[Collected data]
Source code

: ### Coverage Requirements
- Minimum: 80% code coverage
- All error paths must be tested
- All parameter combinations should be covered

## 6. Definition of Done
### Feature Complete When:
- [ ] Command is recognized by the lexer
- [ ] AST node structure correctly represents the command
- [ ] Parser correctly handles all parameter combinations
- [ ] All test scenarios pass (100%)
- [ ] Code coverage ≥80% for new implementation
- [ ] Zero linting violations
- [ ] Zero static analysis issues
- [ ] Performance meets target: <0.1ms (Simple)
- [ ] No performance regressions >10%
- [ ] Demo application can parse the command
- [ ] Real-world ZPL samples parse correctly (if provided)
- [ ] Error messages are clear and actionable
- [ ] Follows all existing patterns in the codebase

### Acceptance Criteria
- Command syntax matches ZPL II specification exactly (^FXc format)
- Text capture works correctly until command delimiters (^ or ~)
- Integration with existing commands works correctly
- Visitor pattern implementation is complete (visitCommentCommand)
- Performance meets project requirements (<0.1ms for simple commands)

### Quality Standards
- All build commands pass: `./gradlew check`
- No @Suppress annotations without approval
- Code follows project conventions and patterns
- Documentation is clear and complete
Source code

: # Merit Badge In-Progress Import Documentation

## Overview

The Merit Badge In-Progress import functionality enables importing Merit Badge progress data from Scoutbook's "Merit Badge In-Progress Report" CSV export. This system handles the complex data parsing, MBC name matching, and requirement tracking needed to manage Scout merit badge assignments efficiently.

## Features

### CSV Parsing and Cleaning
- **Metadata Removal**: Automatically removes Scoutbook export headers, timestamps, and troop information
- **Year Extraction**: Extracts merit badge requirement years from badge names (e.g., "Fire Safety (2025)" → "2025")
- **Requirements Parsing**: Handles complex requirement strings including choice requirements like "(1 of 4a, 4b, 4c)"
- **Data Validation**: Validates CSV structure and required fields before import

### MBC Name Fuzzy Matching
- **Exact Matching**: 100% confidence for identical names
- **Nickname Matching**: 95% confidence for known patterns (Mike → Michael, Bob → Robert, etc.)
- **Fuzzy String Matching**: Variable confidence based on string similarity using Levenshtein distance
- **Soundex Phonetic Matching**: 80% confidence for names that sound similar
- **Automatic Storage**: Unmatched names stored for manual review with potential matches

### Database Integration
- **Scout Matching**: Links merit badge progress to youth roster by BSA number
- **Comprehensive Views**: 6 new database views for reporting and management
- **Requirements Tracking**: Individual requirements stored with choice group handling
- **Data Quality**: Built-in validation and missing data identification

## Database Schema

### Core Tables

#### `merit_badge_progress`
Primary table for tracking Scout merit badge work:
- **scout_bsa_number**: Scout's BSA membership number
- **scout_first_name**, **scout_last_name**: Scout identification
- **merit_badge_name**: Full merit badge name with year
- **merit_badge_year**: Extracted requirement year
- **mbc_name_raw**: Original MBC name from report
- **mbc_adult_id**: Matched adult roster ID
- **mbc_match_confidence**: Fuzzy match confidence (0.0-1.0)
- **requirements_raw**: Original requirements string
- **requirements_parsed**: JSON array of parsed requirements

■ What is expected
Please transcribe exactly the lines above from the line that has "## Database Schema" up to and including the line that has "- **merit_badge_year**: Extracted"; no other line belongs in the answer.

■ Problem solution
## Database Schema

### Core Tables

#### `merit_badge_progress`
Primary table for tracking Scout merit badge work:
- **scout_bsa_number**: Scout's BSA membership number
- **scout_first_name**, **scout_last_name**: Scout identification
- **merit_badge_name**: Full merit badge name with year
- **merit_badge_year**: Extracted requirement year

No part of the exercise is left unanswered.